Assignment - Write exactly the lines running from the start of the material below to the line that includes "pinky tip: (118, 72)", and include no pictures.
(Beginning of Data for processing)
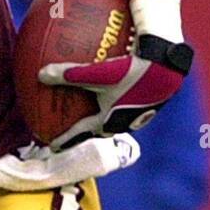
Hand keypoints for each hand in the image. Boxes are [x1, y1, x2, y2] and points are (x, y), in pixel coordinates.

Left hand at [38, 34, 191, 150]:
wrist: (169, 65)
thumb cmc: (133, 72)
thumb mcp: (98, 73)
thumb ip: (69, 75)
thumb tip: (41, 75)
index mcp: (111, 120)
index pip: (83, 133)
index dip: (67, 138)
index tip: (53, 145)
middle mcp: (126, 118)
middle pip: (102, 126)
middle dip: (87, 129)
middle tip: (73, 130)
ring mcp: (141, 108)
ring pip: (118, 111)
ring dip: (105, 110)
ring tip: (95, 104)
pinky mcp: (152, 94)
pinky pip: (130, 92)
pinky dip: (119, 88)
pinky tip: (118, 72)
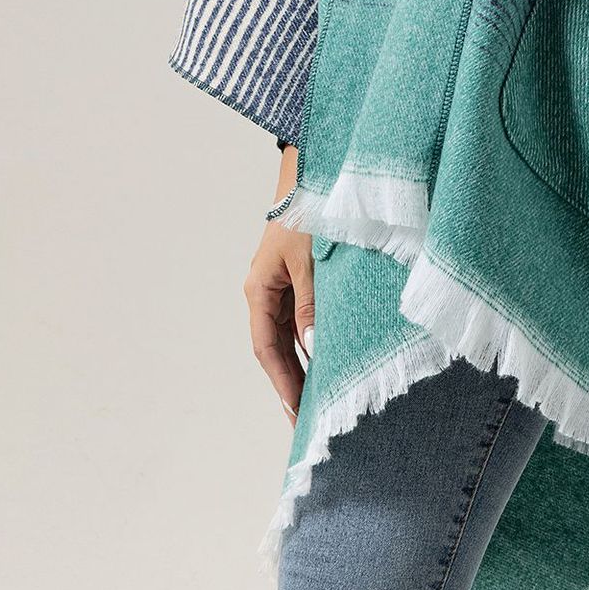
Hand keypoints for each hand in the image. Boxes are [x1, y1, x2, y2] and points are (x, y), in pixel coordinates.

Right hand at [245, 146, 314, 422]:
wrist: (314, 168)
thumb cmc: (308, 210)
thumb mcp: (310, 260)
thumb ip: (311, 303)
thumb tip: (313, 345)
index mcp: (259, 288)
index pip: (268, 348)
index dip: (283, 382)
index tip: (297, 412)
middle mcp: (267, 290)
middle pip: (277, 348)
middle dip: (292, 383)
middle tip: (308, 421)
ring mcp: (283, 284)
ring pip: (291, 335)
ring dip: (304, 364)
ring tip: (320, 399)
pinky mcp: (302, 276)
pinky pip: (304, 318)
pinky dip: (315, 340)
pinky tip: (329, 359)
(End of Data for processing)
Response below -
Hand keypoints for each hand in the image. Boxes are [x1, y1, x2, y2] and points are (x, y), in pixel coordinates.

Left hand at [38, 34, 191, 150]:
wrist: (169, 65)
thumb cmc: (133, 72)
thumb mcp: (98, 73)
thumb ip: (69, 75)
thumb tip: (41, 75)
index mcp: (111, 120)
index pip: (83, 133)
index dip: (67, 138)
index tip: (53, 145)
middle mcp: (126, 118)
middle pip: (102, 126)
middle dip: (87, 129)
middle tip: (73, 130)
ring mcp: (141, 108)
ring pip: (118, 111)
ring dip: (105, 110)
ring tip: (95, 104)
pinky mcp: (152, 94)
pinky pip: (130, 92)
pinky dip: (119, 88)
pinky tip: (118, 72)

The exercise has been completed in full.